「障害者自立支援法による障害者いじめという矛盾」
平成18年7月15日(土)の東京新聞朝刊で不定期に掲載される「からむニスト」にベリー荻野氏が「この四月から施行になった障害者自立支援法が抱える大きな矛盾と障害者という弱者が追い込まれていく」様子に、素朴で素直な感想を述べているので、以下にその全文を転記させていただく。
『NHK教育「福祉ネットワーク」を見ていて、驚いてしまった。その日のテーマは「障害者自立支援法3ヵ月」。
私がびっくりしたのは、福祉施設などで仕事をしていた人が、職場を去るケースが増えているという現状だ。この法律では、福祉施設などで働くと「施設利用料」を障害者本人が負担しなければならない。番組のケースでは、一ヶ月四万円程度の収入があった人に対して、七千五百円の負担がかかっていた。
一方的に解釈すべきではないかもしれないが、「ここで働くなら利用料を払いなさい」ってこと?一般企業ならありえない話で、働いて自立したい人を「支援」することになるのか?

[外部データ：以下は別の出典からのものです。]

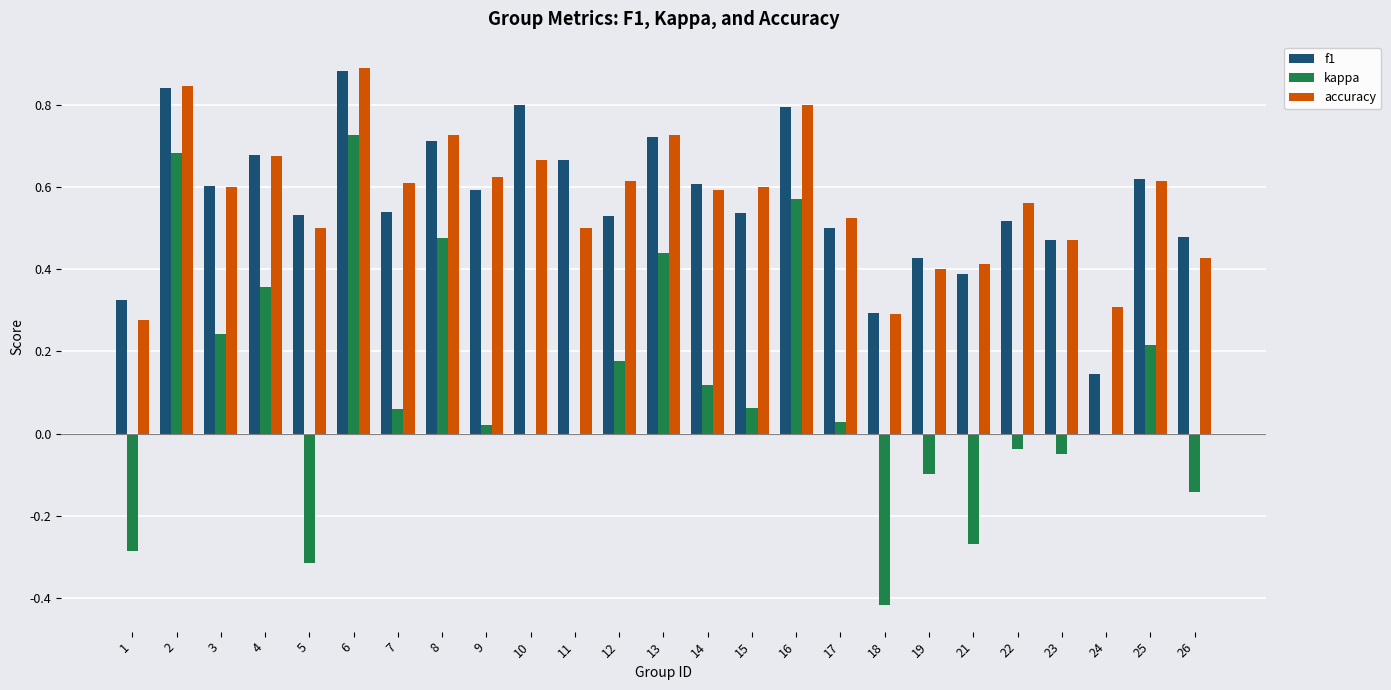

The accuracy series shows 0.1 at 26. True or false?

False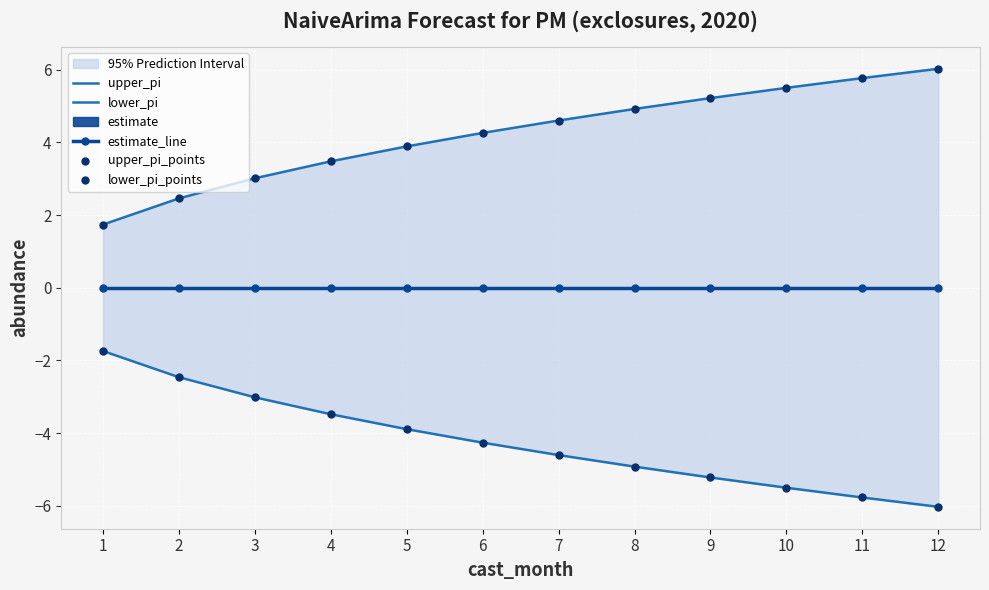

At how many categories does at least one series exceed -5?

12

この点は番組でも問題視されていた。私たちは、だれでも障害を負う可能性がある。こういうテーマは、もっと一般のニュースなどでも取り上げるべき。関心を持たないと、知らないうちにいろんな法律が成立しちゃう可能性だって、あるわけだからね。』
わたしの娘はダウン症という生まれながらにしての知的障害者である。今年で25歳になった娘に、また新たな将来への不安が生まれたのが、このベリー荻野氏が言っておられる「障害者自立支援法」という看板を掲げた羊頭狗肉の法律の施行である。
わたしはこの約三年にわたり社会福祉法人の設立に関わってきた。娘の将来の生活不安と自立に備えるためである。幸いにもその努力が実り、昨年、新しい社会福祉法人の設立が認められ、会館(作業所)建設にかかる国庫補助金の交付も決定を見た。これで、私たち親が死んだ後も、娘は国と障害者指導に携わる職員やボランティアの人たちに助けられながら、法律の庇護の下、何とか人生を全(まっと)うできると一安心というか、一息ついたところであった。

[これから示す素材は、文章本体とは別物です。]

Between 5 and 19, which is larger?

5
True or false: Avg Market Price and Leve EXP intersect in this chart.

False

しかし、郵政解散(2005.8.8)を機に、一旦は問題が多いとして廃案になった「障害者自立支援法」が、総選挙後の与党の圧倒的多数の政治情勢の中で、成立を見た。一般にはほとんどその法案審議に関心は払われていなかったが、理解力のある障害者、障害者を抱える家族、福祉業界に携わる人々たちなどはその帰趨に重大な関心を払ってきた。そして、世間の関心をほとんど買うこともなく、この法案は2005.10.31に衆議院本会議で起立多数で粛々と可決・成立した。
健常者(福祉用語で障害のない人のことを指す)と異なり、企業への就職が非常に難しい障害者は、ただでさえ社会や家族の支援なくして自らの生活を自らの力で営んでいくことは至難の業である。特に健常者ですら、ニートやフリーターという実質失業者の増加を見ている社会情勢では、障害者が自立生活を営んでいく自体、これまでも無理な話であった。

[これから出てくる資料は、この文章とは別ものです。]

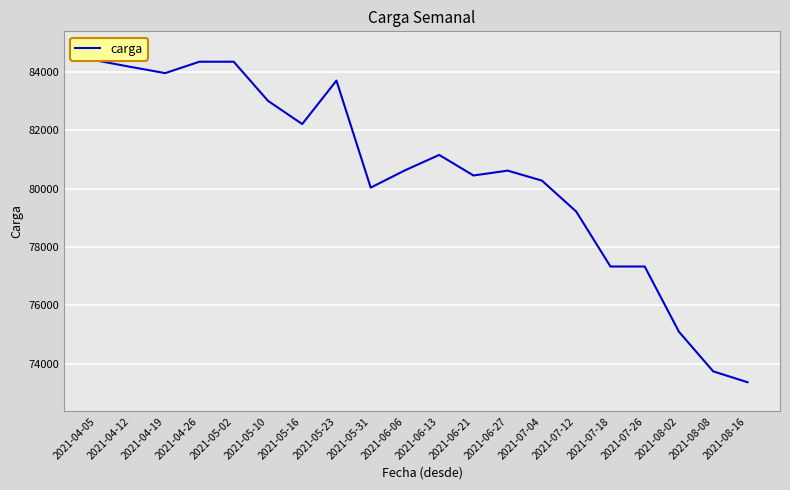

List the labels in order of value, smallest first.

2021-08-16, 2021-08-08, 2021-08-02, 2021-07-18, 2021-07-26, 2021-07-12, 2021-05-31, 2021-07-04, 2021-06-21, 2021-06-27, 2021-06-06, 2021-06-13, 2021-05-16, 2021-05-10, 2021-05-23, 2021-04-19, 2021-04-12, 2021-04-26, 2021-05-02, 2021-04-05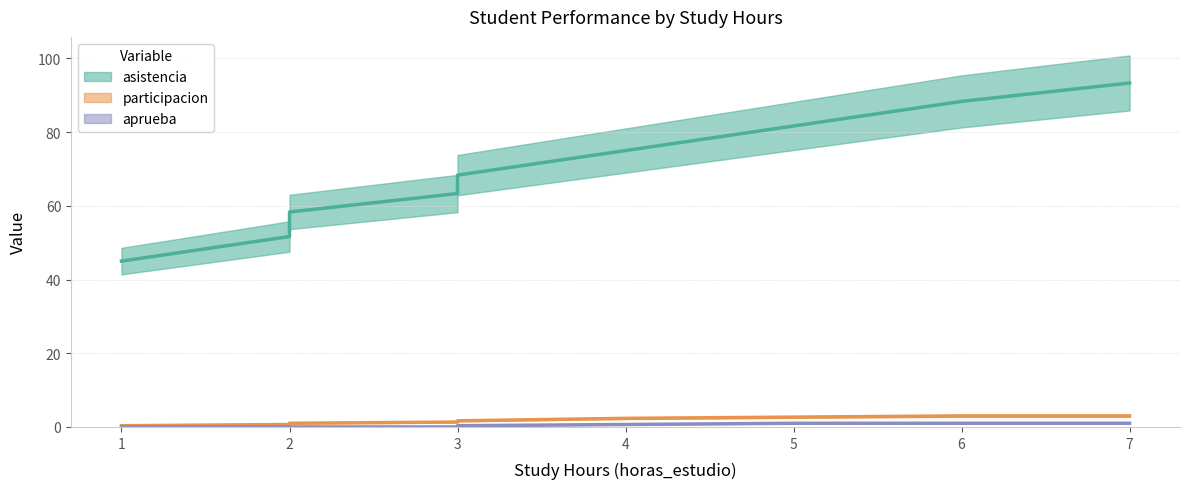

At how many categories does at least one series exceed 27?

9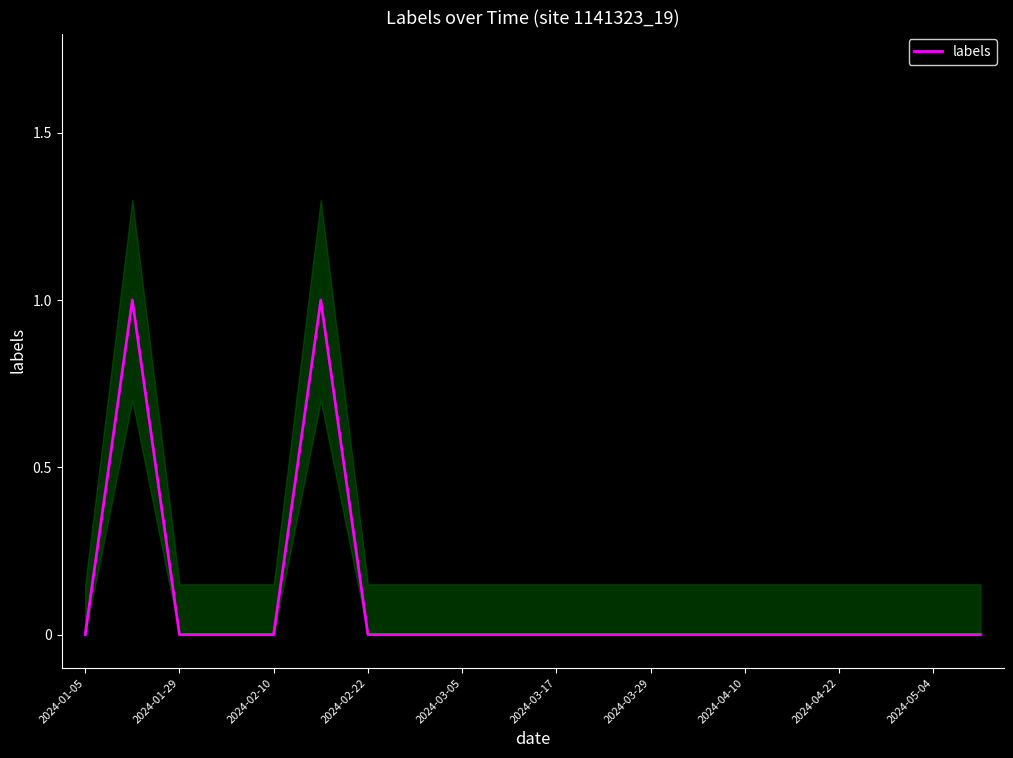

Which label corresponds to the smallest value in the chart?

2024-01-05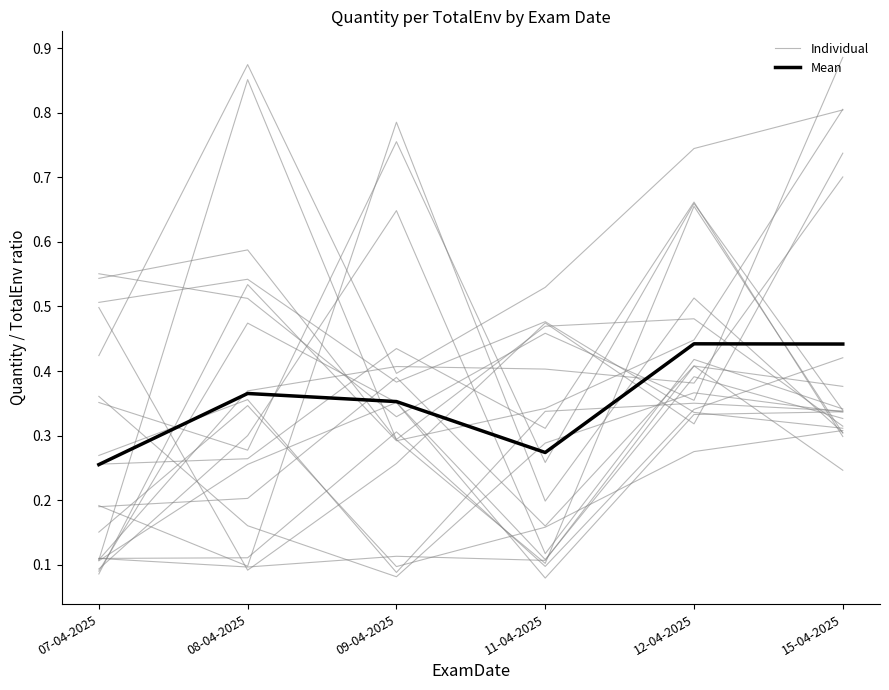

Is this an area chart (filled region under the line)?

No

そうした中で、この四月から「障害者自立支援法」は施行された。
その第一章、第一条の総則で、次のように「目的」が謳われている。
「この法律は、障害者基本法の基本的理念にのっとり、他の障害者及び障害児の福祉に関する法律と相まって、障害者及び障害児がその有する能力及び適性に応じ、自立した日常生活又は社会生活を営むことができるよう、必要な障害福祉サービスに係る給付その他の支援を行い、もって障害者及び障害児の福祉の増進を図るとともに、障害の有無にかかわらず国民が相互に人格と個性を尊重し安心して暮らすことのできる地域社会の実現に寄与することを目的とすること。」
その理念は机上のものとして理解され、その志は高いと言ってよい。しかし、具体的な条文に入り、複雑な仕組みが明らかになっていくにつれ、自立すべき収入の道が閉ざされた障害者に、その自立への支援サービスを受けることに対する応益負担という考え方が盛り込まれていることなど、この法律が実態としては、赤字財政を手っ取り早く改善するひとつの算段であったことがわかる。世間の関心も薄く、声の小さい障害者という弱者にしわ寄せをして、その一助と成そうとする余りにも冷徹な為政者の魂胆が透けて見えるのが、悔しく、そしてせつない。因みに私の娘のひと月の(授産施設での)賃金は一万円である。それでも、娘はお給料日が近づくとそれを指折り数えて待っている。その嬉しそうな姿を目にするたびに、親として胸が強く締めつけられる。この自立支援法がこのままでは、憲法に云う「第25条 すべて国民は、健康で文化的な最低限度の生活を営む権利を有する。2 国は、すべての生活部面について、社会福祉、社会保障及び公衆衛生の向上及び増進に努めなければならない。」と、麗々しく謳われている国民の「権利および義務」とは、一体何なのか、この国の根幹にある人権尊重の精神とは何なのか悩まずにはおれないのである。